Garric blinked, surprised. "They want restraint?"

"They fear uncontrolled power from commoners," Caelan said. "They want someone they can place in their ranks, not someone who breaks them. You'll pass because you'll look like you're ready to follow."

Garric was quiet for a long moment. Then he nodded once. "Got it."

Lena leaned against a post. "And you? Which window?"

Caelan hesitated. Then reached into his coat and pulled out a narrow glass vial—pale green, viscous, glowing just slightly under the moon.

"Medicine," he said. "Or as they call it, 'Applied Alchemy and Strategic Remedies.' It's the only window where I can use what I know without having to explain how I know it."

He held the vial between his fingers, letting it catch the light.

"This heals minor muscle damage in ten minutes. No aura catalyst. No enchanted herbs. Just ratio precision, technique, and timing. It looks like a miracle, but it's science—my kind of science."

Lena narrowed her eyes. "And they'll just take your word for it?"

"No," Caelan said. "They'll test it. I'll design the scenario myself—an injured beast, maybe a trial participant with a torn tendon. I'll volunteer to demonstrate. But before I hand it over, I'll require their agreement: no samples taken, no duplication attempts, no retention of the vial. One use. One proof."

Garric looked concerned. "You trust them to keep that deal?"

Caelan's expression hardened. "No.

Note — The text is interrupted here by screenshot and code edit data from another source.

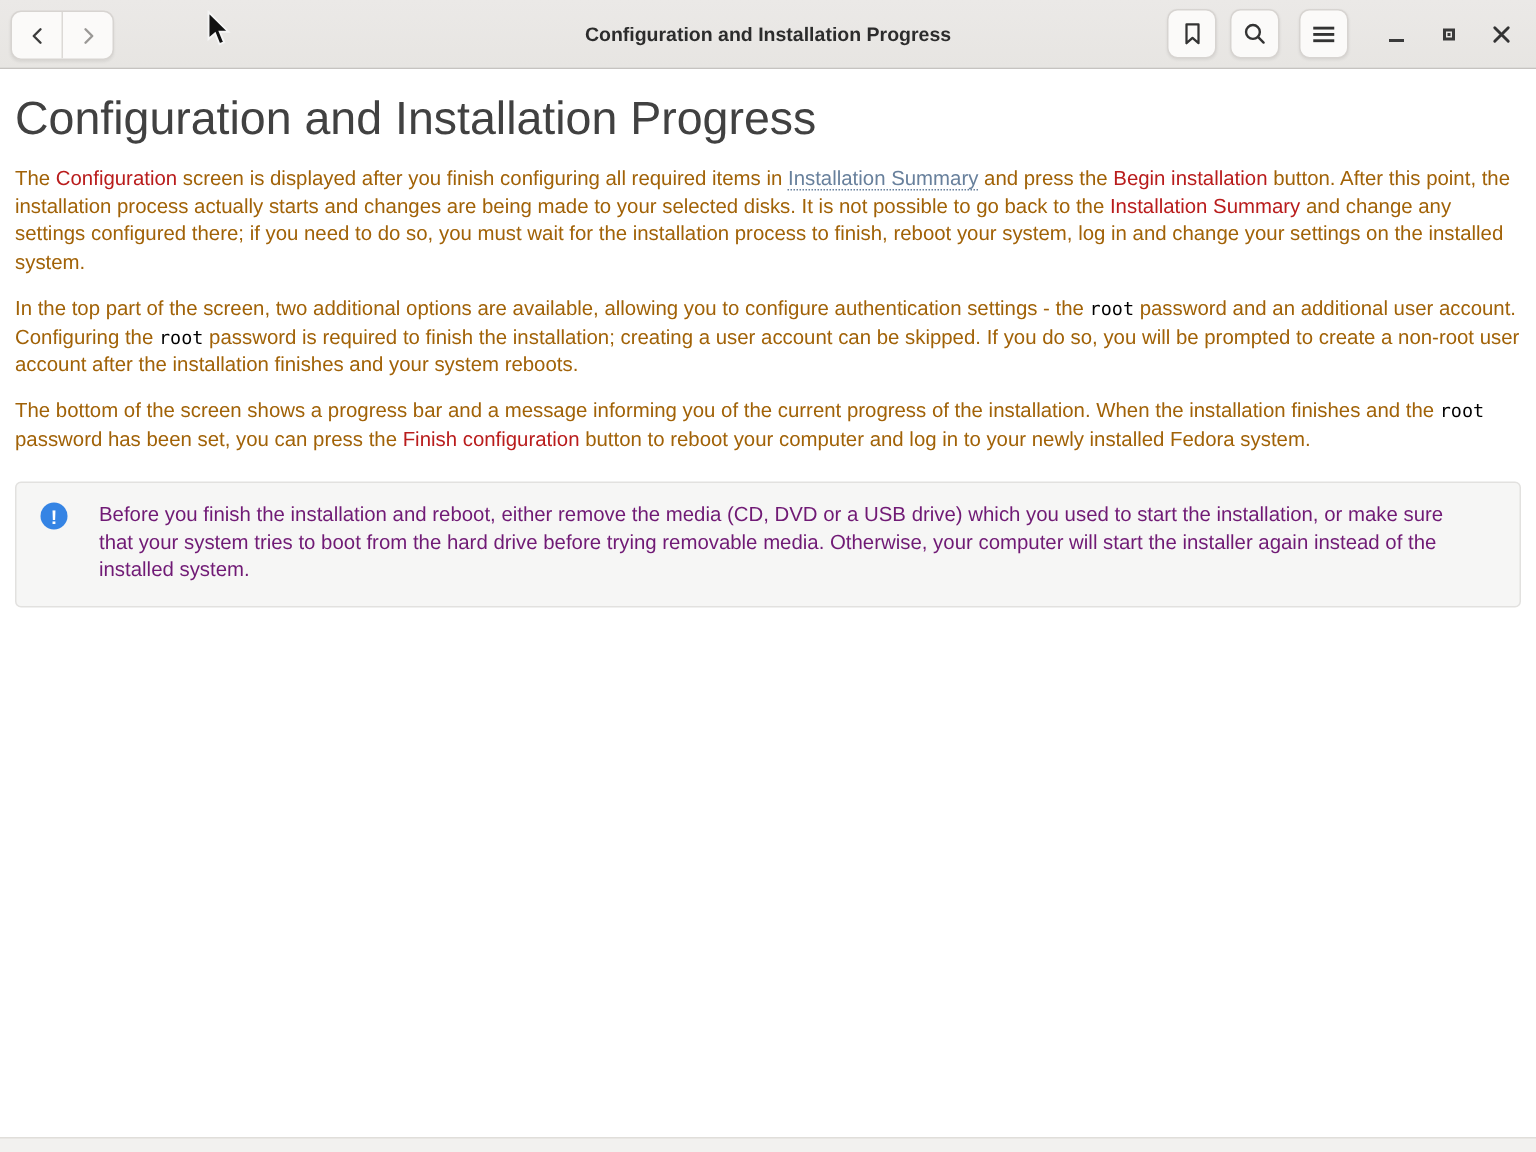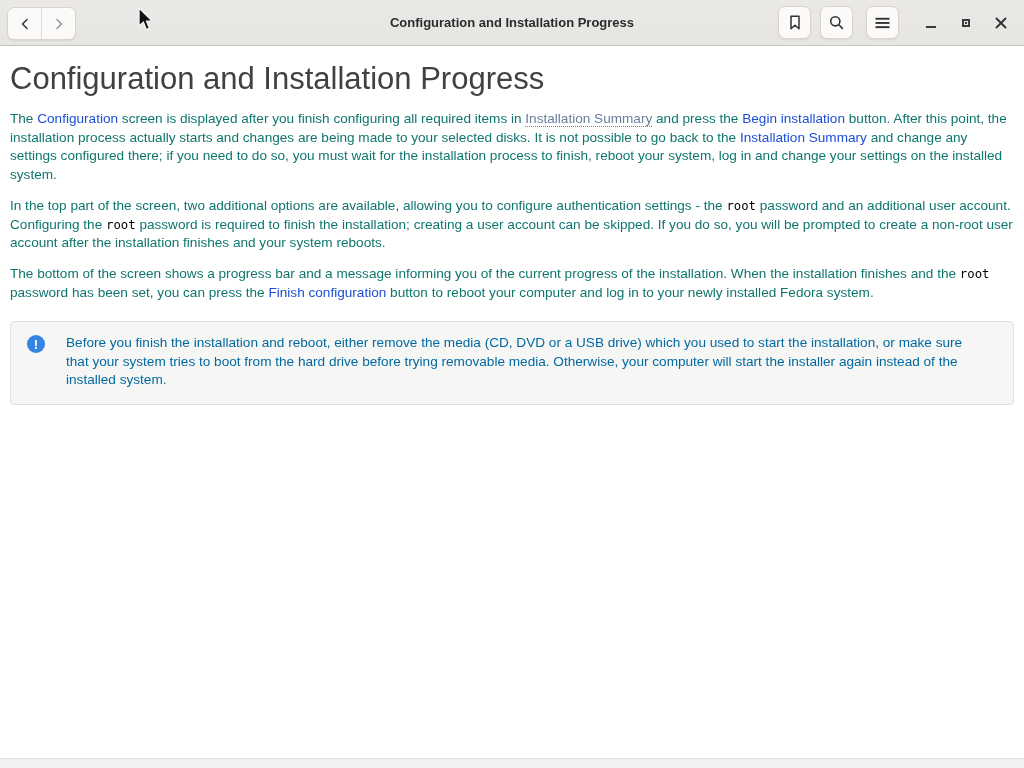"The" .seg-t { color: #0f766e -> #a16207 }
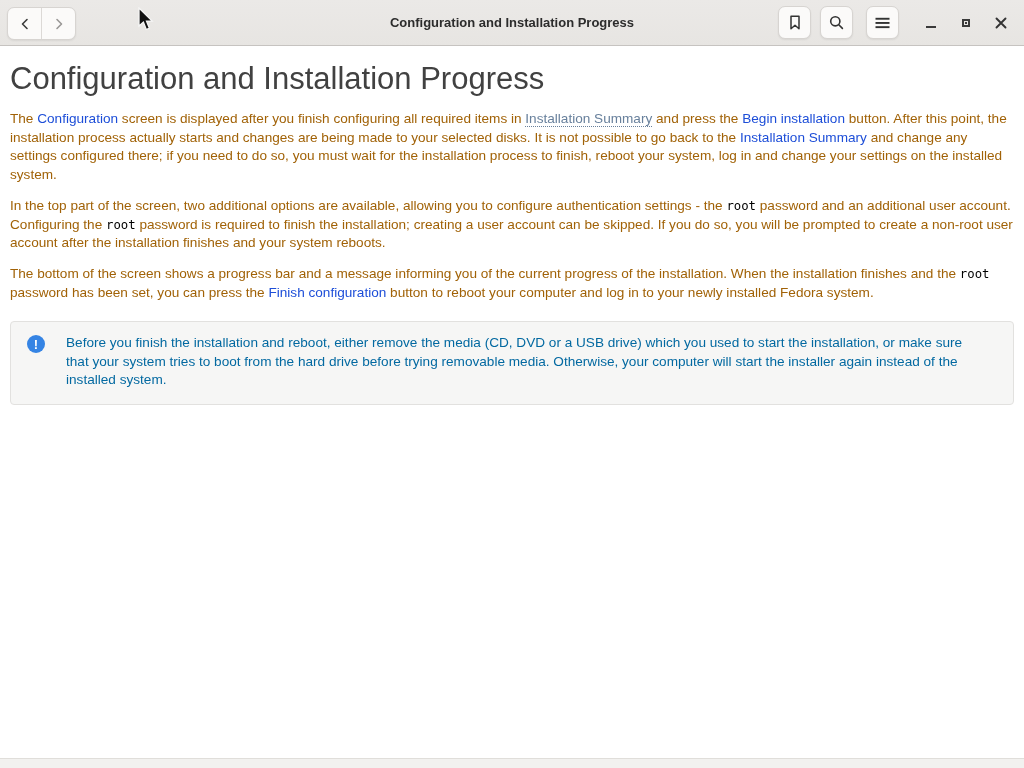"Configuration" .seg-gui { color: #1d4ed8 -> #b91c1c }
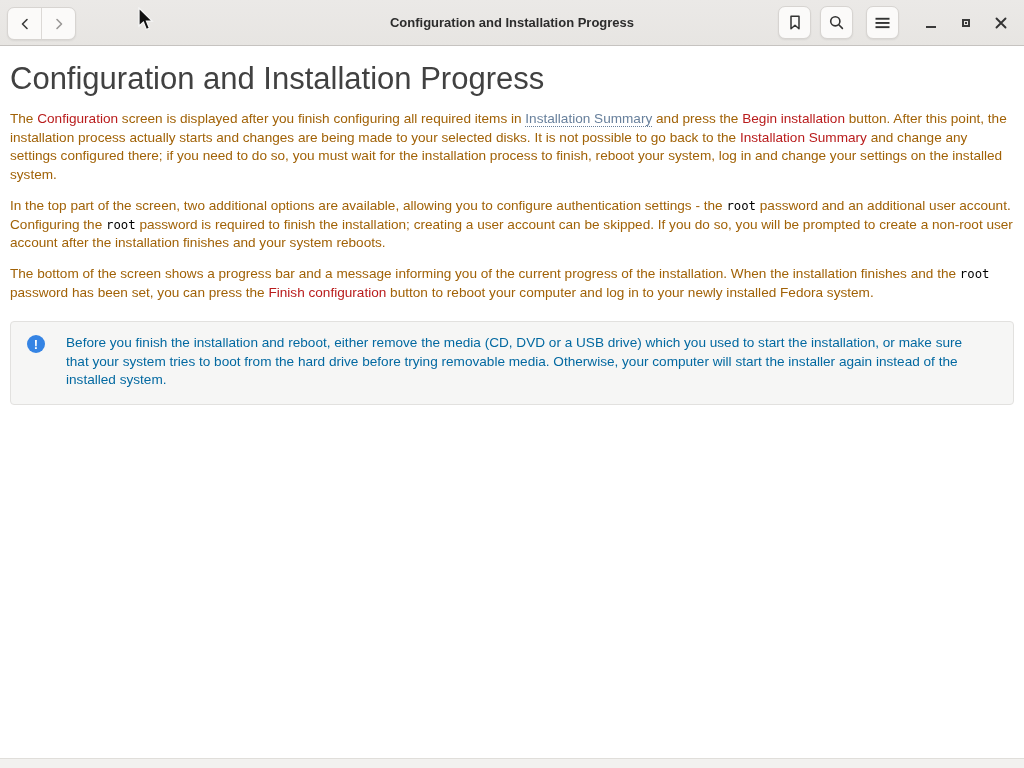"Before you finish the installation" .note-text { color: #0369a1 -> #701a75 }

That's why I've built in two failsafes. First, the formula will lose efficacy after twelve hours. And second... it won't work the same way twice unless combined with something they don't have."

He looked at the vial again. "They'll get a miracle. And then they'll chase ghosts trying to recreate it."

Lena gave a low whistle. "Clever bastard."

"I'm not trying to win," Caelan said quietly. "I'm trying to establish value. Enough that they keep us inside. Enough that they want to know what else we can offer."

He looked at both of them, and for a moment, the mask dropped—just slightly. There was something raw in his voice now. Not cold calculation, but memory. Fire.

"We don't get the luxury of being average. If we fail, we stay here. Or worse, we get dragged into someone else's war as fodder. If we pass… we control our own fate."

He met their eyes, one by one.

"So, we pass."

Lena straightened. "What do we do next?"

Caelan stood slowly, brushing dust from his coat.

"Now," he said, "we train like we were never meant to lose."

The wind stirred again. Not soft this time. Sharper. Like something was shifting.

In the broken shadows of Thornebrook, three orphans stood a little taller.

They wouldn't just enter Aetherhold.

They would rewrite what it meant to belong there.